Thursday, October 09, 2008

Data Brokers Settle Charges of Selling Private Phone Records

This posting was written by Thomas A. Long, Editor of CCH Privacy Law in Marketing.

Web-based “data broker” businesses and their principals have settled charges by the Texas Attorney General that they violated the Texas Deceptive Trade Practices Act by fraudulently marketing consumers’ private telephone records, it was announced on September 25.

Under an agreed final judgment, the companies—USA Skiptrace, AMS Research Services, Inc., and Worldwide Investigations, Inc.—and their principals are permanently prohibited from obtaining and selling consumers’ private telephone records.

According to Texas Attorney General Greg Abbott, USA Skiptrace, for a fee of $125, would obtain a person’s phone record history, including the number of calls made and received, the duration of calls, dates and times, and other private information.

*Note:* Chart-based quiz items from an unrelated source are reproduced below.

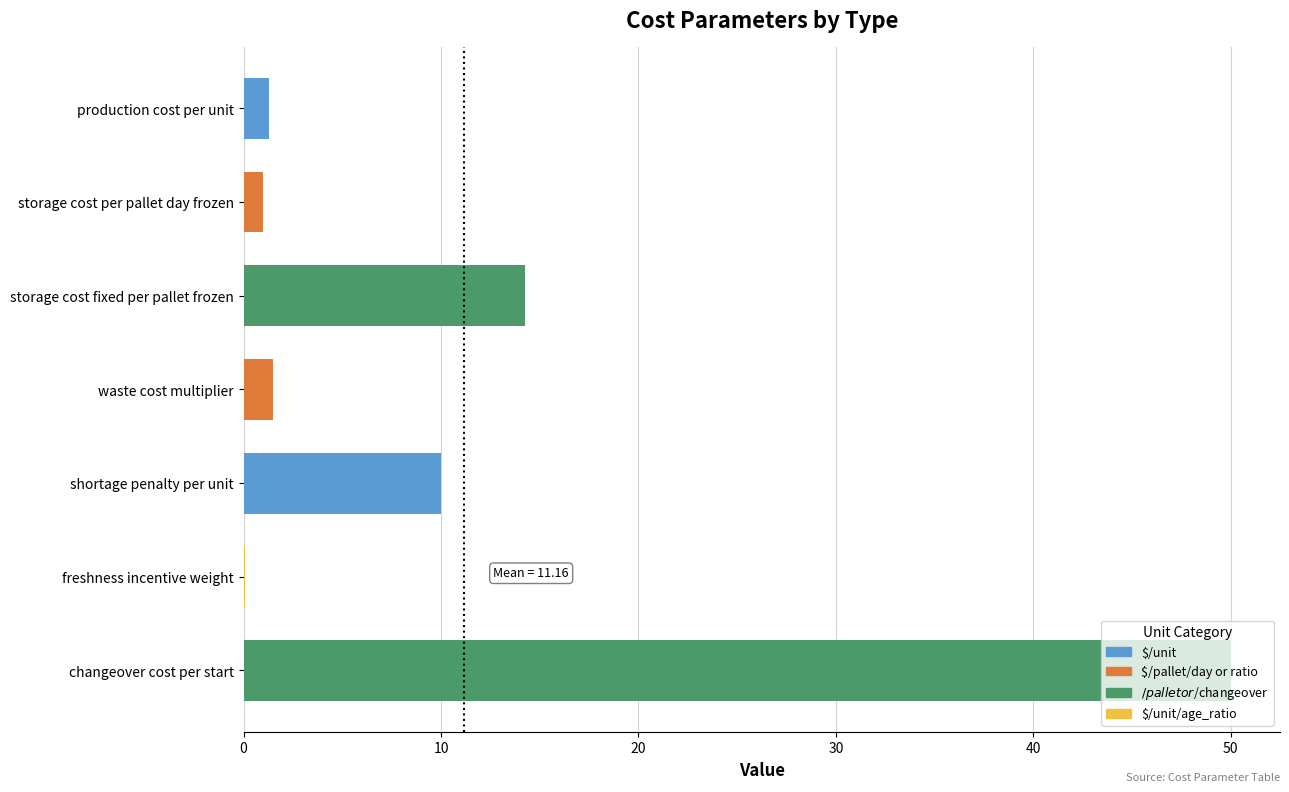

What is the difference between the maximum and second lowest values?

49.0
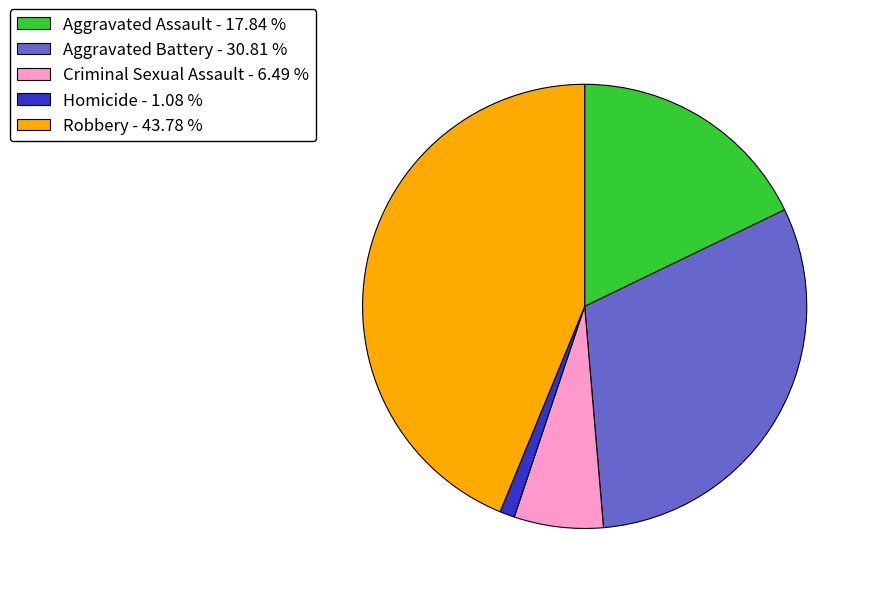

Approximately how many times larger is the value at Aggravated Battery - 30.81 % compared to Homicide - 1.08 %?

28.5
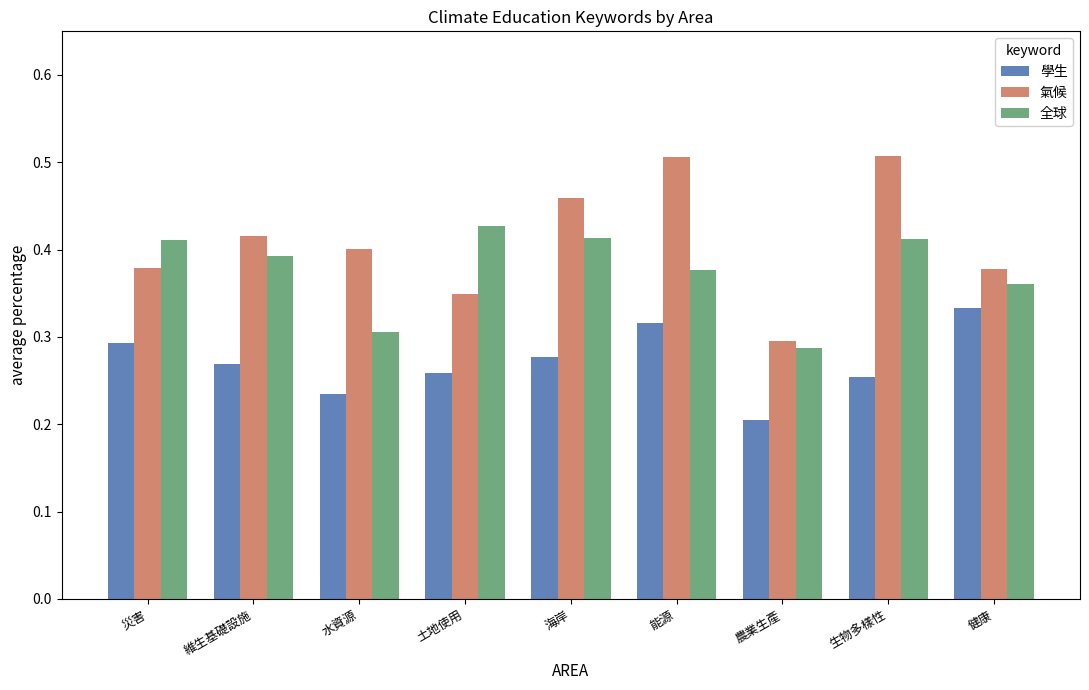

What is the difference between the maximum and minimum values in the 全球 series?

0.1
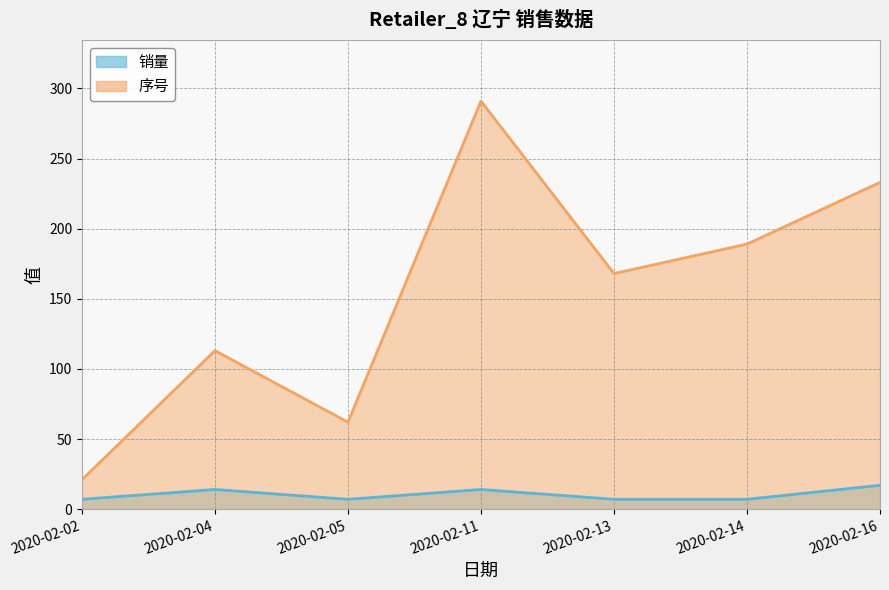

True or false: 序号 has more than 2 interior local peaks.

False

The purchaser of such information was required to fill out a form on USA Skiptrace’s website and to pay for the service with a credit card. The purchaser provided the cell phone number, name, and address of the person whose phone records were being sought. AMS Research Services Inc. then notified the purchaser via e-mail that the order would be fulfilled between one and six business days.

“The sale of the personal cell phone information is an outrageous invasion of personal privacy that will not be tolerated in Texas,” Abbott said. “Today’s judgment permanently bans these defendants from peddling customer phone records without prior consent.”

USA Skiptrace was enjoined from representing that it can obtain private phone records without first obtaining a lawfully-issued subpoena or receiving prior consent from the individual or company.

The defendants were also barred from employing “pretexting” practices to obtain personal phone information, such as posing as the person whose records are being requested or claiming to speak for that person as his or her representative. The corporate defendants were ordered to pay $150,000 in civil penalties, with their principals also responsible for a separate fine of $2,500.

A news release on the case appears here on the Texas Attorney General’s website. The agreed final judgment and permanent injunction in State of Texas v. Strange appears at CCH Privacy Law in Marketing ¶60,251.